# [EXERCISE GOAL]
Swap "Próximo" for "Seguinte" in the records, from the line containing "Você precisa fazer o" through the line containing "Parte) – Por Marcelo Melo!", inclusive. Return only those lines, with nothing else changed.

# [RECORDS FOR THIS TASK]
Content starts

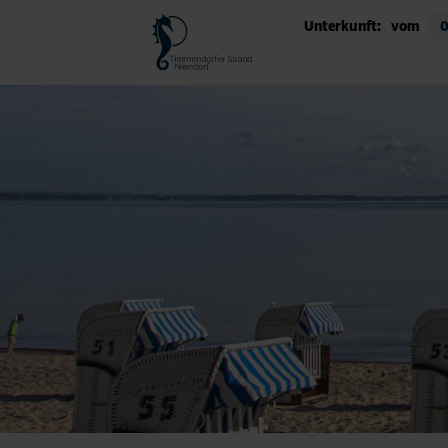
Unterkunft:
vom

Content ends
Content starts

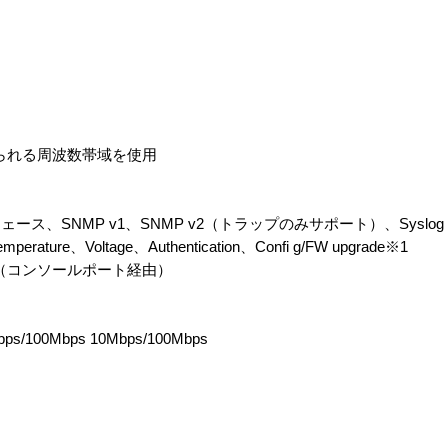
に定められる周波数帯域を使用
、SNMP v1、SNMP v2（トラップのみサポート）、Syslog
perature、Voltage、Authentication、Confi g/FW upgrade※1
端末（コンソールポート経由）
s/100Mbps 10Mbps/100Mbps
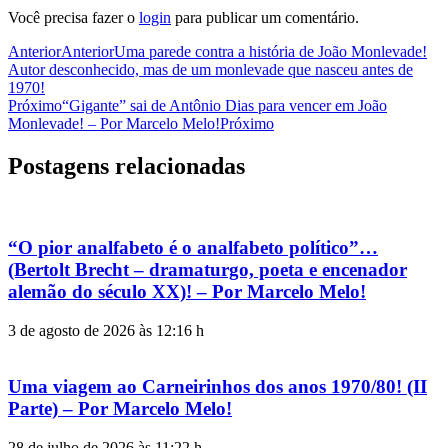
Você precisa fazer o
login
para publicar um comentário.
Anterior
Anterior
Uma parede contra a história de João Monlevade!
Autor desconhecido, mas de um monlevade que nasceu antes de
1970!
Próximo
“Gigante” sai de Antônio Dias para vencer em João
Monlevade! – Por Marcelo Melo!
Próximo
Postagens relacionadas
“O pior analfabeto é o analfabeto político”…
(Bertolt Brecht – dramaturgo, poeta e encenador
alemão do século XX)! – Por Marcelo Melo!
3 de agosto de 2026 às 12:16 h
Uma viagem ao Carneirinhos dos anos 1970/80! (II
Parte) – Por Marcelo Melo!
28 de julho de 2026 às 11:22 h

Content ends
Content starts

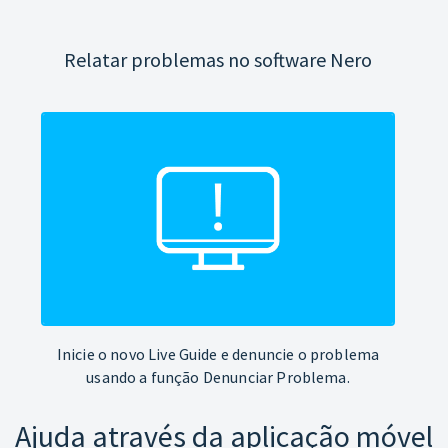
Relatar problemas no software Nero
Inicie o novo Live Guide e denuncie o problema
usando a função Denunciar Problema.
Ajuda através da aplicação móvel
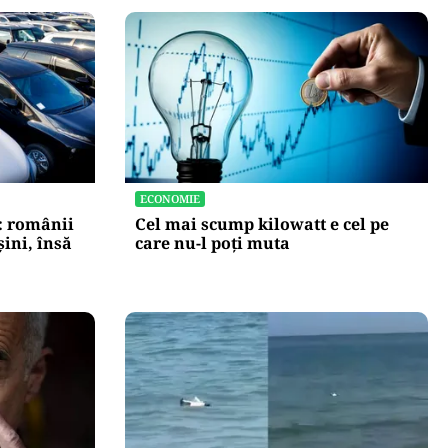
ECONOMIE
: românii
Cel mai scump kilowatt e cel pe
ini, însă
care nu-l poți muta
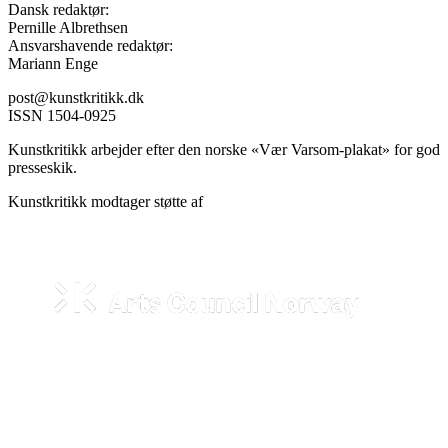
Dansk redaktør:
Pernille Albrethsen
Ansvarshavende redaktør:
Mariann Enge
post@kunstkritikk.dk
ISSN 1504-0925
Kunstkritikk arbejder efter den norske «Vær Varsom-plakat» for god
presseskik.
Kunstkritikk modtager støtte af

Content ends

# [WRITTEN SOLUTION]
Você precisa fazer o
login
para publicar um comentário.
Anterior
Anterior
Uma parede contra a história de João Monlevade!
Autor desconhecido, mas de um monlevade que nasceu antes de
1970!
Seguinte
“Gigante” sai de Antônio Dias para vencer em João
Monlevade! – Por Marcelo Melo!
Seguinte
Postagens relacionadas
“O pior analfabeto é o analfabeto político”…
(Bertolt Brecht – dramaturgo, poeta e encenador
alemão do século XX)! – Por Marcelo Melo!
3 de agosto de 2026 às 12:16 h
Uma viagem ao Carneirinhos dos anos 1970/80! (II
Parte) – Por Marcelo Melo!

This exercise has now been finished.